Interventions like the ones outlined above may be particularly important for some student populations for whom borrowing decisions are especially complex or for whom the consequences of student debt are particularly important, such as low-income and minority students. For these students, debt burdens are particularly high. According to a 2016 report from the Brookings Institution, black college graduates . Interventions aimed at promoting active and informed borrowing decisions among underrepresented student populations at particular risk may help students find a balance between borrowing enough to persist toward a degree but not so much that they struggle to repay loans or pursue graduate education upon leaving college.

The impact of such efforts on academic and long-term loan repayment outcomes are less clear, in part because the interventions in this area are relatively recent and a full investigation of long-term outcomes, such as persistence, graduation, and loan repayment is not yet possible.

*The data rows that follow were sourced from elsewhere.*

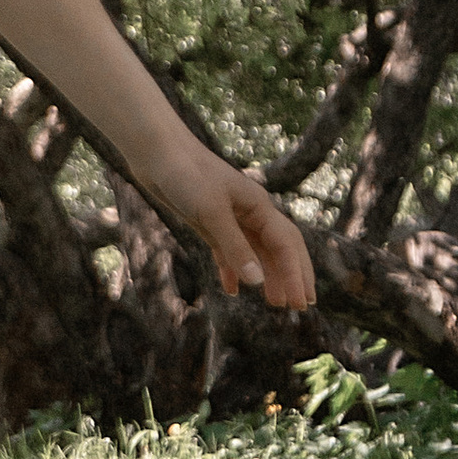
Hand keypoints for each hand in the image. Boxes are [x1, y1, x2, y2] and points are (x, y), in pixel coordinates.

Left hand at [157, 154, 316, 308]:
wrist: (156, 152)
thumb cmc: (186, 175)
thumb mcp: (211, 212)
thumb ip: (234, 246)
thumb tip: (258, 280)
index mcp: (259, 206)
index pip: (286, 245)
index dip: (295, 274)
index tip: (300, 303)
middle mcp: (250, 212)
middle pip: (279, 248)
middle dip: (292, 275)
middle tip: (301, 306)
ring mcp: (229, 217)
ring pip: (255, 251)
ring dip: (266, 276)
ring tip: (274, 303)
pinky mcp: (208, 220)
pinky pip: (227, 250)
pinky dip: (232, 269)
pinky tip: (233, 290)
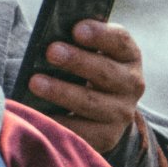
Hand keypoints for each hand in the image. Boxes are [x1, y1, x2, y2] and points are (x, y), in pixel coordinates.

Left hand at [24, 19, 148, 154]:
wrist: (105, 113)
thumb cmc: (88, 70)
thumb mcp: (92, 53)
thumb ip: (79, 42)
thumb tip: (51, 33)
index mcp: (129, 56)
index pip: (120, 41)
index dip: (100, 34)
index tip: (76, 29)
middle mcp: (132, 84)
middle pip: (105, 72)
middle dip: (77, 61)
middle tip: (51, 51)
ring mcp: (121, 113)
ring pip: (91, 102)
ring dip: (61, 92)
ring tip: (35, 82)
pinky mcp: (106, 137)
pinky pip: (81, 131)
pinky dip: (57, 121)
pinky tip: (37, 113)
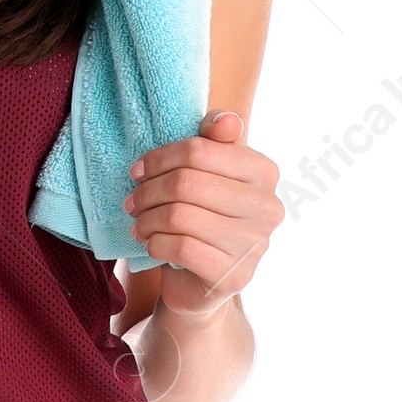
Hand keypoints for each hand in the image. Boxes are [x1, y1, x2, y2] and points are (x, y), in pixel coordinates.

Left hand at [124, 110, 283, 318]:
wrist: (201, 280)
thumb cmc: (202, 216)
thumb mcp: (206, 173)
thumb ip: (214, 140)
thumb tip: (227, 121)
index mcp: (264, 172)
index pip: (199, 150)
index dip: (160, 158)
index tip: (138, 171)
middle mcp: (268, 207)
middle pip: (186, 182)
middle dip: (148, 191)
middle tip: (133, 202)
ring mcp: (255, 244)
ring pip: (179, 215)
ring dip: (147, 219)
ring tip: (139, 224)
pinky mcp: (234, 276)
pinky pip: (180, 247)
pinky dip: (155, 243)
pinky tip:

Nonetheless, a growing body of evidence indicates that low-cost, scalable interventions delivered to students as they evaluate loan options can influence borrowing decisions.

The next step is for college leaders and researchers to work together to continue to develop and evaluate strategies aimed at helping students make informed borrowing decisions. With continued efforts and leadership-research partnerships, we can help students navigate these critical decisions and improve outcomes for both students and institutions.